24th International Symposium on Computer and Information Sciences, Güzelyurt, Kıbrıs (Kktc), 14 - 16 Eylül 2009, ss.153-154 identifier identifier

  • Yayın Türü: Bildiri / Tam Metin Bildiri
  • Doi Numarası: 10.1109/iscis.2009.5291836
  • Basıldığı Şehir: Güzelyurt
  • Basıldığı Ülke: Kıbrıs (Kktc)
  • Sayfa Sayıları: ss.153-154
  • Orta Doğu Teknik Üniversitesi Adresli: Evet

Özet

Named entities are known to be important means for semantic annotation of news texts. Considerable work has been carried out for semantic indexing of both textual news and news videos especially in English through the employment of named entities extracted from textual news or transcriptions of the news videos. In this paper, we present our semantic retrieval architecture for news videos in Turkish based on prior semantic annotation of the videos with the corresponding named entities in the news transcription texts. We employ a rule-based named entity recognizer for Turkish which makes use of handcrafted sets of lexical resources and pattern bases. We compiled a small corpus of Turkish news videos and the named entity recognizer in its current form achieves a success rate of about 75% on this corpus. A retrieval interface is implemented to access the video corpus through the boolean queries formed with the extracted named entities.
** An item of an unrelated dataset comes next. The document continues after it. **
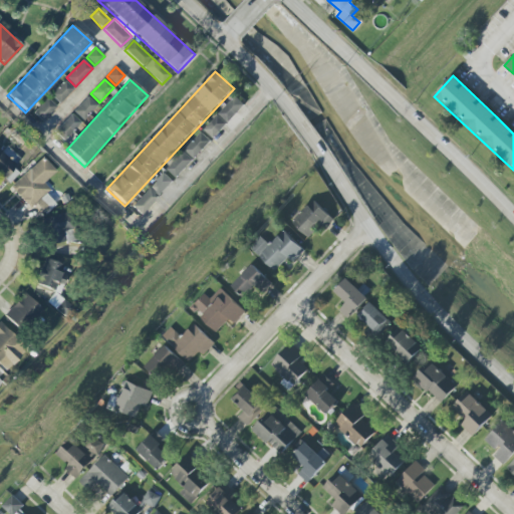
[(51,95),(60,103),(73,89),(64,80),(51,95)]
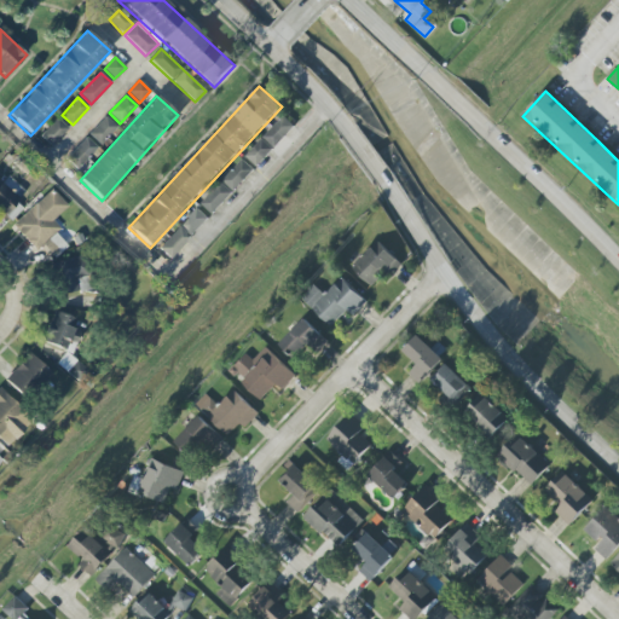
[(117,127),(105,116),(88,134),(100,145),(117,127)]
The interface currently does not involve any ranking procedure, displaying all the videos, the transcription texts of which satisfy the boolean query posed through the interface, sorted by their broadcast date. The presented study is significant for its being the first study to perform automatic semantic video annotation on a genuine news video corpus in Turkish and demonstrating the utilization of the annotations through a retrieval interface.